> _Document extract_:
[Start of section]
GNP per capita USA and as comparison the Netherlands.
"But I will not let myself be reduced to silence."
Thanks for the link, Oui.
J
Services are consumption, not production. GDP is a deeply flawed measure of wealth creation. If we all buy $100,000 life insurance policies it adds trillions to GDP but are we wealthier? Especially, if we borrow the money from the Mid-east or China to buy the policies?
How about some new voyages of exploration. Capture the imagination of the nations youth. A non-military space race to have a healthy outlet for nationalism. I was never so proud of my nation then when we landed on the moon. All the techs in mission control were waving little American flags. Its a high that has stayed with me throughout my life. There were chills running up and down my 9 year old spine.
Lockheed Martin the biggest arms dealer in the world is also designing the shuttles successor. We could side track some of the M.I.C. with contracts on the race back to the moon.
I’m just not sure there will be money left for anything. I read Zandar1 and idredit and I wonder how we will weather the coming storm. Taking care of the people is first priority but taking care of the human spirit is vital to the sustained health of a population.
[End of section]
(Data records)
[Start of section]
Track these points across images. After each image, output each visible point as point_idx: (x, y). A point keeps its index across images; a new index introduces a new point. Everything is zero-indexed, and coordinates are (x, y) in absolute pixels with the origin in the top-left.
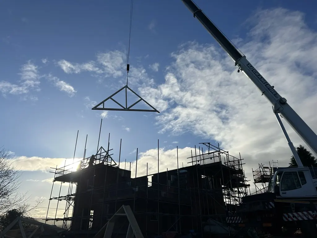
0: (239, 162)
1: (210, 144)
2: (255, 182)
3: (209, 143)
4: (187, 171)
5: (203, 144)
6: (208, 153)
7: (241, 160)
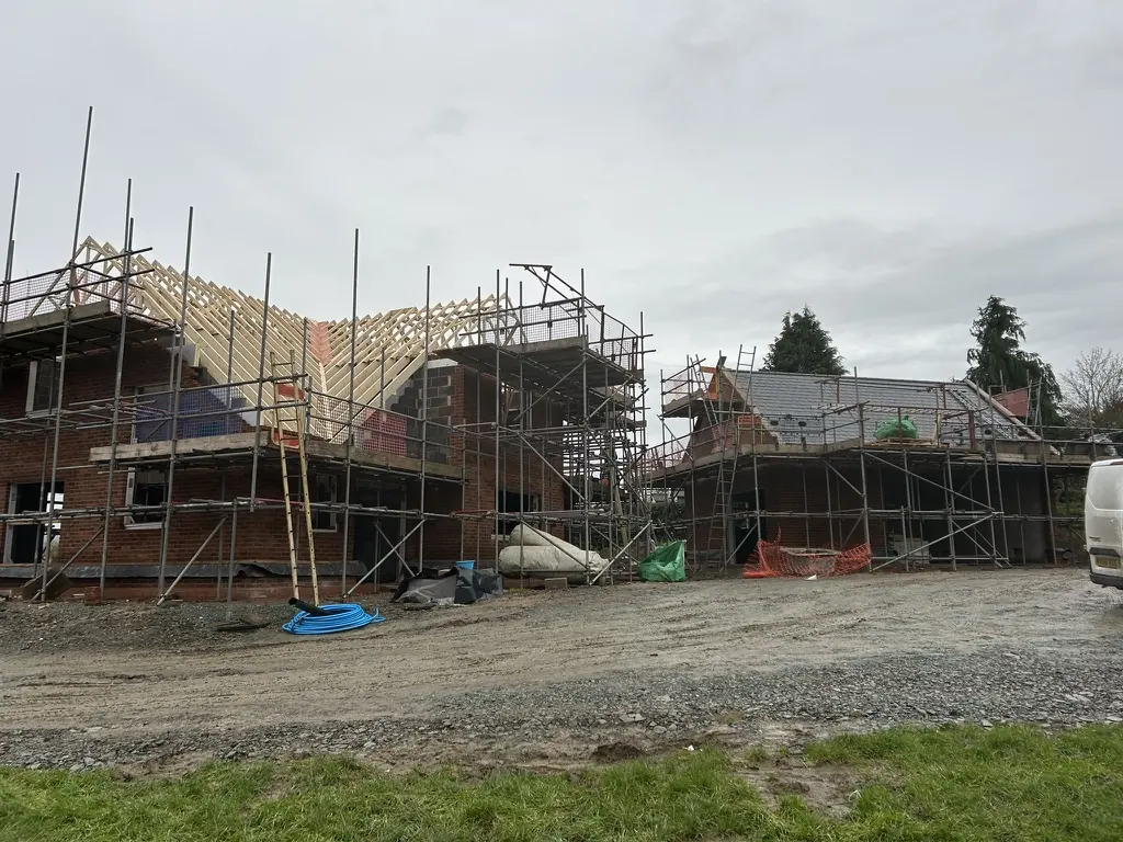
0: (635, 345)
1: (550, 272)
2: (664, 416)
3: (547, 268)
4: (456, 363)
5: (527, 267)
6: (539, 305)
7: (642, 337)
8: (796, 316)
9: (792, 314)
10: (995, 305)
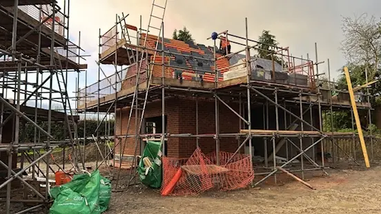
8: (180, 31)
9: (178, 30)
10: (267, 35)
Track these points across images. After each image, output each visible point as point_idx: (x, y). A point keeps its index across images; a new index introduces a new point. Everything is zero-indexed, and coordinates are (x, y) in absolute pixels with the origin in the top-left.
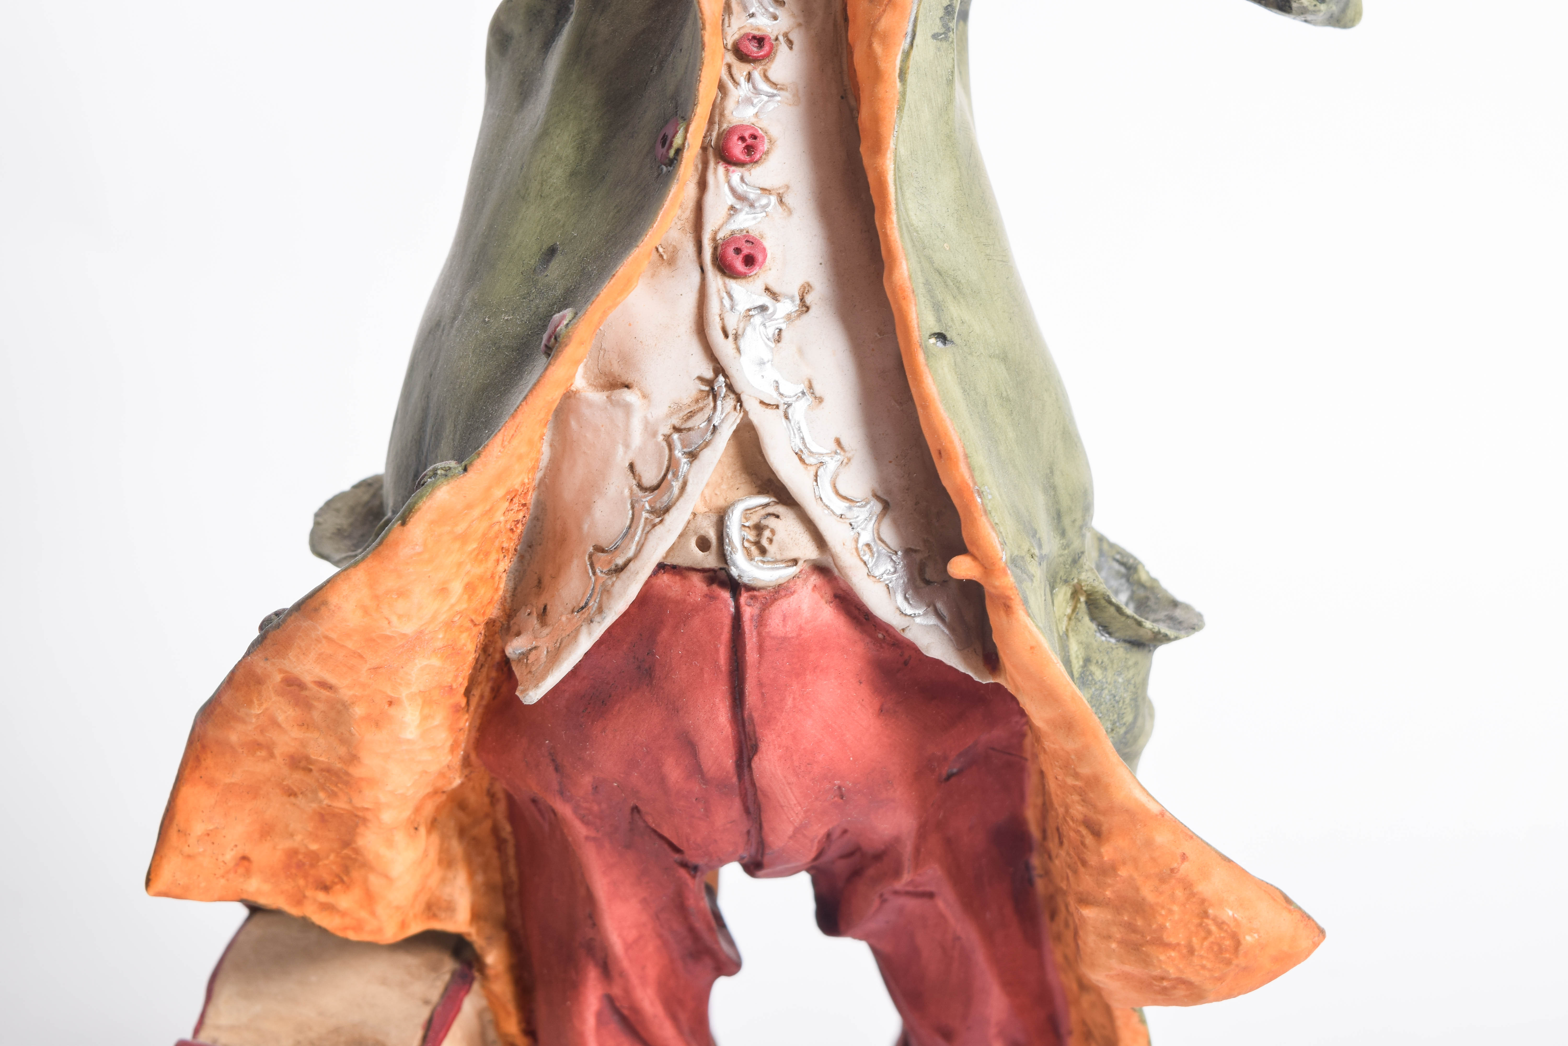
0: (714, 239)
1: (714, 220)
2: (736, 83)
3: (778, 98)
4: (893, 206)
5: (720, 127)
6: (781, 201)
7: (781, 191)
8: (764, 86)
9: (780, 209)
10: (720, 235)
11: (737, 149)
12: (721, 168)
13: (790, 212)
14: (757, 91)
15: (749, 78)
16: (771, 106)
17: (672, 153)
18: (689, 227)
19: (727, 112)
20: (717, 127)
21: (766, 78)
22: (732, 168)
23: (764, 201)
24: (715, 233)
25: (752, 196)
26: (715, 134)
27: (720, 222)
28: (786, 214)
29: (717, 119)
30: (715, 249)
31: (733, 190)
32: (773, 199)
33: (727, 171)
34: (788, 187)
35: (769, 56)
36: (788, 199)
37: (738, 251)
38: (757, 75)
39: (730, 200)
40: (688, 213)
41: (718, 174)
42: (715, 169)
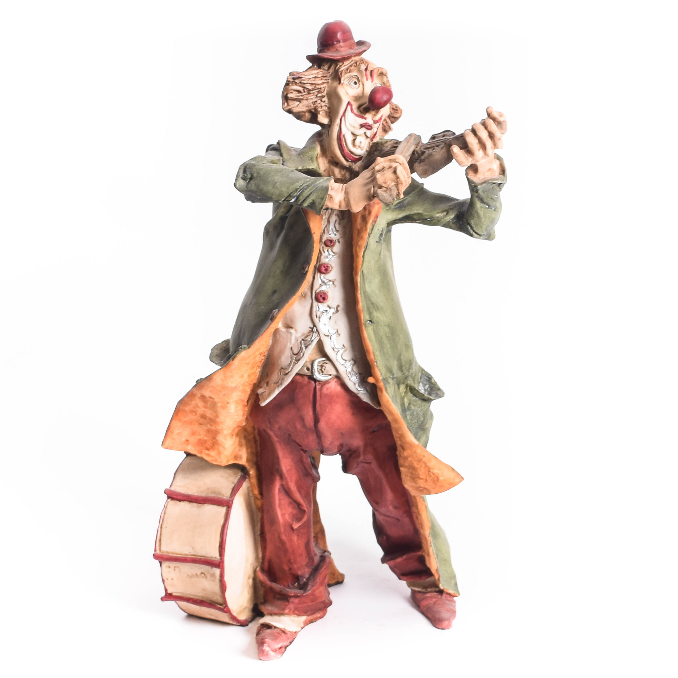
0: (315, 292)
1: (316, 287)
2: (324, 252)
3: (335, 257)
4: (359, 289)
5: (320, 263)
6: (333, 282)
7: (334, 281)
8: (331, 253)
9: (333, 285)
10: (317, 291)
11: (323, 269)
12: (319, 274)
13: (335, 286)
14: (329, 255)
15: (328, 251)
16: (333, 259)
17: (305, 272)
18: (310, 288)
19: (321, 259)
20: (319, 263)
21: (332, 251)
22: (321, 274)
23: (329, 283)
24: (316, 291)
25: (326, 282)
26: (318, 265)
27: (317, 288)
28: (334, 287)
29: (319, 261)
30: (316, 295)
31: (321, 280)
32: (331, 283)
33: (320, 275)
34: (335, 280)
35: (333, 245)
36: (336, 283)
37: (321, 296)
38: (330, 250)
39: (320, 282)
40: (310, 284)
41: (318, 275)
42: (317, 274)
[End of section]
> _Complete the following_:
A – Can you rewrite the part of the forum comments between "Lockheed Martin the" and "to the moon.", inclusive, with "contracts" replaced by "grants"?
B – In the forum comments, why does the writer call GDP a deeply flawed measure of wealth creation? Answer in one to three sentences.
C – Can you continue the forum comments on national wealth and space exploration from where they stop?

> _Response list_:
A –
Lockheed Martin the biggest arms dealer in the world is also designing the shuttles successor. We could side track some of the M.I.C. with grants on the race back to the moon.

B – The writer says services are consumption, not production. If everyone bought $100,000 life insurance policies, GDP would rise by trillions, yet people would not be wealthier, especially if the money were borrowed from the Mid-east or China.

C –
I like that idea a lot.
So do I, but a word of caution. Lockheed-Martin and Northrop-Grumman also make some very crappy postal sorting equipment. The problem with the postal contracts is that equipment is always accepted despite objections from both Operations and Maintenance at the test sites. I suspect the same thing is happening to the Defense contracts. If contractors view government contracts as make-work gravy trains, we’ll have more shuttles blowing up. Hopefully, a new administration will view contractors as suppliers and not buddies. Maybe then, the contractors will view the government as a customer and not as a source of welfare checks.
Thanks Jeff thats a real compliment coming from someone of your wit and wisdom. No lie.